··· SOURCE MATERIAL ···

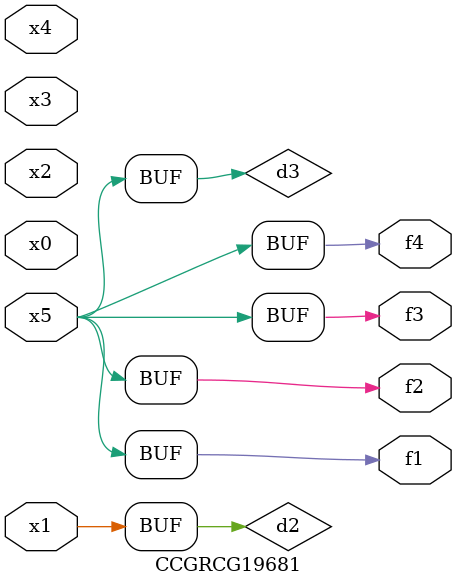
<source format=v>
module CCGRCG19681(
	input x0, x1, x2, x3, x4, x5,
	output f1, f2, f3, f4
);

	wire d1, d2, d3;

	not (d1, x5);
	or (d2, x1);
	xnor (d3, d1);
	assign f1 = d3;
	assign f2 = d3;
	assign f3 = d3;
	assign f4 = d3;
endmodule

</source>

···
··· SOURCE MATERIAL ···

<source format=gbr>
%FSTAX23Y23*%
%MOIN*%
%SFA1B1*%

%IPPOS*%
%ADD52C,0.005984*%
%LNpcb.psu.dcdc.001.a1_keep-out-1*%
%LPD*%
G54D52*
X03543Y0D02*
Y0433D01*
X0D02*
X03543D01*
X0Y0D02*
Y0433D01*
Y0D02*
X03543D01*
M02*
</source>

···
··· SOURCE MATERIAL ···

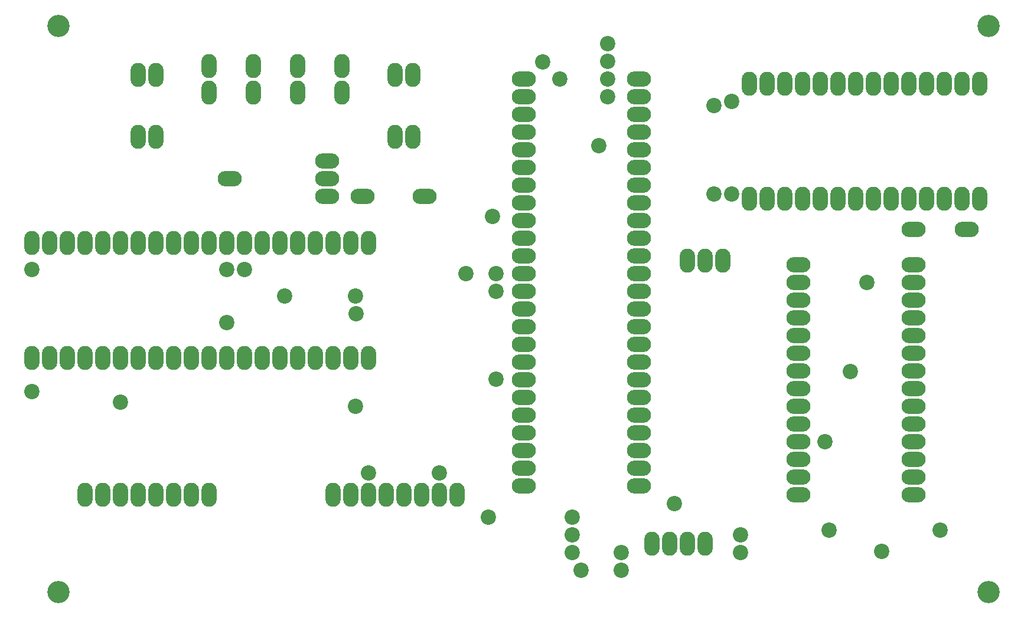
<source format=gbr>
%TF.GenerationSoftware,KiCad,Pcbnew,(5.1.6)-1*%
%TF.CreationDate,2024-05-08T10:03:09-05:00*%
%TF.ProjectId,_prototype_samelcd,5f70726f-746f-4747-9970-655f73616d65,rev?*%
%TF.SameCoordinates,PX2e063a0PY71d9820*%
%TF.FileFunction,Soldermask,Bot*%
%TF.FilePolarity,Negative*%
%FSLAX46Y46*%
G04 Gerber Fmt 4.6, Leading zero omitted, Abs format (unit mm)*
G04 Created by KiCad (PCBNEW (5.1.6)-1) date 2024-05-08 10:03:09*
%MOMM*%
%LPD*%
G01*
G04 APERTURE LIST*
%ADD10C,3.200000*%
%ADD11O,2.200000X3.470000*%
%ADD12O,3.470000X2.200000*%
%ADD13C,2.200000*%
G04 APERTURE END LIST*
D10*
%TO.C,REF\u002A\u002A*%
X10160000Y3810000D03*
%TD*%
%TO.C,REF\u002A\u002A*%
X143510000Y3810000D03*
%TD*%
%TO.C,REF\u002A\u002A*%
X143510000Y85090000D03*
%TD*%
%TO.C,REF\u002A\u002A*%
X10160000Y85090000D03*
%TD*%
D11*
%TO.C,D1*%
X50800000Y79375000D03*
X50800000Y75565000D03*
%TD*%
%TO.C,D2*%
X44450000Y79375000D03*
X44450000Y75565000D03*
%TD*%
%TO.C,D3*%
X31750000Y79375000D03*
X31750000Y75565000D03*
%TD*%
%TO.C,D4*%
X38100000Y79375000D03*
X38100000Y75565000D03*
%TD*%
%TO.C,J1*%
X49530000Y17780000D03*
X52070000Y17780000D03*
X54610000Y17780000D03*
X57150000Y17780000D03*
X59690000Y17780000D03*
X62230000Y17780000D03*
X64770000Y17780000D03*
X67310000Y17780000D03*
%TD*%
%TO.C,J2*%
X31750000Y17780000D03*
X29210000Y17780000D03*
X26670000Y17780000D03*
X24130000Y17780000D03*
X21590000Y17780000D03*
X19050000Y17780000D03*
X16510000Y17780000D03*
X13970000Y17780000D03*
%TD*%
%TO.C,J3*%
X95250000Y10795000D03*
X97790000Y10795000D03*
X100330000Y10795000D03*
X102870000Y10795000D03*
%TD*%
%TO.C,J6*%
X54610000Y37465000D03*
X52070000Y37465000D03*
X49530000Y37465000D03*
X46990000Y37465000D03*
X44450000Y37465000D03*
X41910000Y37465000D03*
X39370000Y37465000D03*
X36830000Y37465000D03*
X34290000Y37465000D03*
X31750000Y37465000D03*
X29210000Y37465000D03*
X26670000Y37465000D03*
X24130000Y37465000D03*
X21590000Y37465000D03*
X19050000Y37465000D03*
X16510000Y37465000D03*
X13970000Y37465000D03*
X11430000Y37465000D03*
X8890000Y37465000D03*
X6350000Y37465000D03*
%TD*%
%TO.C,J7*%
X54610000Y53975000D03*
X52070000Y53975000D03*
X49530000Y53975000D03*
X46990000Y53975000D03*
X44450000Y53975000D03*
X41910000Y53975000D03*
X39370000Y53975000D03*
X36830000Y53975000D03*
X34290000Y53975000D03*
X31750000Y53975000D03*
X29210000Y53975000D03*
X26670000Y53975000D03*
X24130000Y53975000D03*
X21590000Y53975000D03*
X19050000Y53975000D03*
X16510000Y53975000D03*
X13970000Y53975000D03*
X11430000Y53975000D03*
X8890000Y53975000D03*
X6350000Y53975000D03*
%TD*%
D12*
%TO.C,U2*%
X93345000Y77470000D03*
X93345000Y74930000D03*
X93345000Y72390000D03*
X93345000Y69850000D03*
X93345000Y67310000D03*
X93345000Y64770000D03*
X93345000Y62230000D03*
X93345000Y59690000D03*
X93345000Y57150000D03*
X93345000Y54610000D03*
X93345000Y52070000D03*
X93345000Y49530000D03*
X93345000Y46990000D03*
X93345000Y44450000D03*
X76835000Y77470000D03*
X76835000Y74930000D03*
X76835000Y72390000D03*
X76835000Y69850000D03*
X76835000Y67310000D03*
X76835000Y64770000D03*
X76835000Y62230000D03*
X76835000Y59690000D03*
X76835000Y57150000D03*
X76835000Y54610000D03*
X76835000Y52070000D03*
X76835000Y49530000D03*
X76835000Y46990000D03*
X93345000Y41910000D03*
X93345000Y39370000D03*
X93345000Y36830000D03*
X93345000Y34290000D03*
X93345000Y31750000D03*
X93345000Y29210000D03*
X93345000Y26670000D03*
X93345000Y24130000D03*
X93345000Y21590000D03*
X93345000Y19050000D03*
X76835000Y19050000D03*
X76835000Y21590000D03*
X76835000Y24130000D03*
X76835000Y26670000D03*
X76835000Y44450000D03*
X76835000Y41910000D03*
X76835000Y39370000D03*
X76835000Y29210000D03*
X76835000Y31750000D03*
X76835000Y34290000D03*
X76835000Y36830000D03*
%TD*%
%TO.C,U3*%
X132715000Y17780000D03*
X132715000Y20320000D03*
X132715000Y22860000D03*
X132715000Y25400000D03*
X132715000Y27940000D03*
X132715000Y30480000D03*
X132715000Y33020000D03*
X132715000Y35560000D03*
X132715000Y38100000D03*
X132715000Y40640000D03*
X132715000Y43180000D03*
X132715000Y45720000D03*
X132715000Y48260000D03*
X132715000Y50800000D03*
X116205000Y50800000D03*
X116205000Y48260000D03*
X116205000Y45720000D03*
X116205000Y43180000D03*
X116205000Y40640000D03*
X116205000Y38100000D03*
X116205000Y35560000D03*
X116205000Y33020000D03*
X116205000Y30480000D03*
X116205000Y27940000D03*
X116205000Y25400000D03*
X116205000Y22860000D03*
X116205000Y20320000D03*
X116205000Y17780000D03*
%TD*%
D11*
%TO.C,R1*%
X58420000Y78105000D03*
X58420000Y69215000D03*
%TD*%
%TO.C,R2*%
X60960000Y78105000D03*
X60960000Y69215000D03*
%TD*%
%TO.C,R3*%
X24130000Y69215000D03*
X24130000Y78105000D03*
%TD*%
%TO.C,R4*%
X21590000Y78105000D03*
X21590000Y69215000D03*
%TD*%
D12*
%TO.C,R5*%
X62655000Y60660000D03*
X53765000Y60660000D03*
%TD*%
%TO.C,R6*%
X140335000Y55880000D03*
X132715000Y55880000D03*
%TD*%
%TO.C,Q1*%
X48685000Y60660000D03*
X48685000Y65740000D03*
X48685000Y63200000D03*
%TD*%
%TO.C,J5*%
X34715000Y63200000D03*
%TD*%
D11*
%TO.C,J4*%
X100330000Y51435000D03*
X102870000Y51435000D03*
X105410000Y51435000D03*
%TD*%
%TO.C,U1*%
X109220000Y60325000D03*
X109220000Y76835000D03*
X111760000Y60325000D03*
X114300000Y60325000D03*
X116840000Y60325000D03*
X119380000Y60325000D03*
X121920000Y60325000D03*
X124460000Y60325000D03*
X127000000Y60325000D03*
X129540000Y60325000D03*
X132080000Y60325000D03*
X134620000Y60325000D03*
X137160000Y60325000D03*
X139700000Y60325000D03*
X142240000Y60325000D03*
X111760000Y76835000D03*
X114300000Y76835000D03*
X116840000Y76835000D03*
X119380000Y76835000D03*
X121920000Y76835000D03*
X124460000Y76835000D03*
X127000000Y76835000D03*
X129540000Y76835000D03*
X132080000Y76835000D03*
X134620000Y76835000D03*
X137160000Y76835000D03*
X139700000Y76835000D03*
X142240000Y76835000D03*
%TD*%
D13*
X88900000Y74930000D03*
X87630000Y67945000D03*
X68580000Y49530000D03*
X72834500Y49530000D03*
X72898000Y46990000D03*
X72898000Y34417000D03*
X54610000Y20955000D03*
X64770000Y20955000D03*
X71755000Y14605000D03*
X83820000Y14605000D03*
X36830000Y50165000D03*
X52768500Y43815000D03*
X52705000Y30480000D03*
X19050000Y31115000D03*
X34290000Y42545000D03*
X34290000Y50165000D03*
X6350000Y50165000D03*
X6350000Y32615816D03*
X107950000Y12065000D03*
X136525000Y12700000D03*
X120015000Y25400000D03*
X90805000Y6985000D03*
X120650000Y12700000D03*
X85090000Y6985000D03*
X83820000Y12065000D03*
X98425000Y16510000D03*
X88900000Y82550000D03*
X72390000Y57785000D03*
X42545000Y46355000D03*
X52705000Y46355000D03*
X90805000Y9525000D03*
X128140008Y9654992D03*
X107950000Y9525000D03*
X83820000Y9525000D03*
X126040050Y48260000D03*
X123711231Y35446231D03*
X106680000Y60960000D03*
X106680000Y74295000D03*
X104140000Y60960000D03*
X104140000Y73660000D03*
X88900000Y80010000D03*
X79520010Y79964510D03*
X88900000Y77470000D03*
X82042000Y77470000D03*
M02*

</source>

···

▶ **JOB**: Bring together all lines in the records where the word "KiCad" is found.

▶ **EXPECTED ANSWER**:
%TF.GenerationSoftware,KiCad,Pcbnew,(5.1.6)-1*%
G04 Created by KiCad (PCBNEW (5.1.6)-1) date 2024-05-08 10:03:09*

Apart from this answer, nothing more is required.